Santiago ainda classificou de “anacrônica” a acusação feita pelos defensores da cantora sobre a motivação para a sua detenção. “É uma fala anacrônica, completamente descabida. Houve um ônibus queimado, e a polícia conseguiu atrelar [a participação] os suspeitos. Como ela pertence a uma ocupação, isso chamou a atenção dos movimentos [sociais]. A polícia não fez nada além do previsto em lei.
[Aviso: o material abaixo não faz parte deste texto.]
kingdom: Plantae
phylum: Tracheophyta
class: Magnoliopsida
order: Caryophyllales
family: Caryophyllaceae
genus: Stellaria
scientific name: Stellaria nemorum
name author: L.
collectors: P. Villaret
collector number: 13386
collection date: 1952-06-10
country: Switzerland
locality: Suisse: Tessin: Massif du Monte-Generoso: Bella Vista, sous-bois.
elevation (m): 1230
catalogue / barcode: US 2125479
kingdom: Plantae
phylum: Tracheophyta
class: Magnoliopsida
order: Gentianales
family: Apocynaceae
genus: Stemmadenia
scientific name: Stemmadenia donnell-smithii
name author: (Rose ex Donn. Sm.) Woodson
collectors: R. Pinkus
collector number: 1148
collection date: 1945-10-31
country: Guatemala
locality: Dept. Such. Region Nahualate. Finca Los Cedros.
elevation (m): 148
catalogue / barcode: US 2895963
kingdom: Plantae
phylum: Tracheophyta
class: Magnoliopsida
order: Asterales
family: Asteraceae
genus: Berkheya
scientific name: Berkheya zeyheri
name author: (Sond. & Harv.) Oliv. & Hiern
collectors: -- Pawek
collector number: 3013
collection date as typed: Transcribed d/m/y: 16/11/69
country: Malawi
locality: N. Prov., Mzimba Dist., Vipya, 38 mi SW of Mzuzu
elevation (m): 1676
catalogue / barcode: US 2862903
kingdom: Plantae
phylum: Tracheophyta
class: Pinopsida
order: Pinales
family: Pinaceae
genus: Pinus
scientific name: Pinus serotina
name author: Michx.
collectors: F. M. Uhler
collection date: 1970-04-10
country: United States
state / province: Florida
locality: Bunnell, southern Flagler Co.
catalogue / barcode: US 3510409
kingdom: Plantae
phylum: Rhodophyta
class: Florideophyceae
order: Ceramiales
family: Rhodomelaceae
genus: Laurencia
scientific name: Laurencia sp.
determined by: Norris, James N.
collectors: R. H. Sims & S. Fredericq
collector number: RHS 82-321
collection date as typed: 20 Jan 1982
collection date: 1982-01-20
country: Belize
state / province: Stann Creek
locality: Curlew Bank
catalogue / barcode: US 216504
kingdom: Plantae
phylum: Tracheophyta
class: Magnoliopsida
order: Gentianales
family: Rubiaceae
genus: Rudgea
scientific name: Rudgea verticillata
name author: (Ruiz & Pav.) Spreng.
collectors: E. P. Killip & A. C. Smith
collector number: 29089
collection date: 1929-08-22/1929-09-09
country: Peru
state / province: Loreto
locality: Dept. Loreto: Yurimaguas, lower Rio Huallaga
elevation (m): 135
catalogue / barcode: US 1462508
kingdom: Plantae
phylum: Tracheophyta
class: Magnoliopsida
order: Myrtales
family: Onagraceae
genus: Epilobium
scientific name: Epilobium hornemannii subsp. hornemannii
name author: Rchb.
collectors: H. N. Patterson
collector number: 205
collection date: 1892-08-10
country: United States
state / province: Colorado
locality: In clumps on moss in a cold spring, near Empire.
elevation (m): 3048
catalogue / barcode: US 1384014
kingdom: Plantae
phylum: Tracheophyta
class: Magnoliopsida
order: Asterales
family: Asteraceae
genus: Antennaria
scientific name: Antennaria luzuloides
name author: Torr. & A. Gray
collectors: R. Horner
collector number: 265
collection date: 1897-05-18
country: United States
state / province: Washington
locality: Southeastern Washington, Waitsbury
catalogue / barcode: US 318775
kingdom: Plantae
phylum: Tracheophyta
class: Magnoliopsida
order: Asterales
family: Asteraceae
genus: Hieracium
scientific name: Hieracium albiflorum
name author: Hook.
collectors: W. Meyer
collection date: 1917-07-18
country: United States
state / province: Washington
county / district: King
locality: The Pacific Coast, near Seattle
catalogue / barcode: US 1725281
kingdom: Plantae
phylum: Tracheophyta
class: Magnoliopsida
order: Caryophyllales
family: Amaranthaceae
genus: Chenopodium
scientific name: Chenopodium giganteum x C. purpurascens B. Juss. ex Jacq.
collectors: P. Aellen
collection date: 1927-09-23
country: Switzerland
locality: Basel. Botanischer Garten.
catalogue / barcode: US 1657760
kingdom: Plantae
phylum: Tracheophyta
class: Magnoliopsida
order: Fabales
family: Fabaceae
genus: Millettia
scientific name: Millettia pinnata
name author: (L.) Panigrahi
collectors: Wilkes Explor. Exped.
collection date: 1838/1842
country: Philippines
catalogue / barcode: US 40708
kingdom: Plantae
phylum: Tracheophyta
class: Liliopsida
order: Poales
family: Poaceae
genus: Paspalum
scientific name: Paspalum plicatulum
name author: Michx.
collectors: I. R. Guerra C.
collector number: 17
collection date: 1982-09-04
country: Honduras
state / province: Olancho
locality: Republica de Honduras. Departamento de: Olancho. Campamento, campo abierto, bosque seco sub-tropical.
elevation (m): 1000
E a corporação é uma defensora dos direitos das pessoas”, disse.
22 ônibus queimados neste ano
A Polícia Civil informou ter prendido quatro homens suspeitos de serem mandantes dos atos de vandalismo contra os coletivos. Ainda com investigação em curso, a corporação informou, de antemão, ter identificado que uma das motivações para os ataques teria sido a retaliação de criminosos do tráfico de drogas pela morte de um líder do bando. A apuração segue no intuito de prender mais suspeitos.
Sobre o caso específico da jovem, a assessoria de imprensa do órgão afirmou que não poderia pormenorizar situações individuais em face de uma investigação em andamento. Desde janeiro deste ano, 22 ônibus foram queimados em Belo Horizonte e região metropolitana.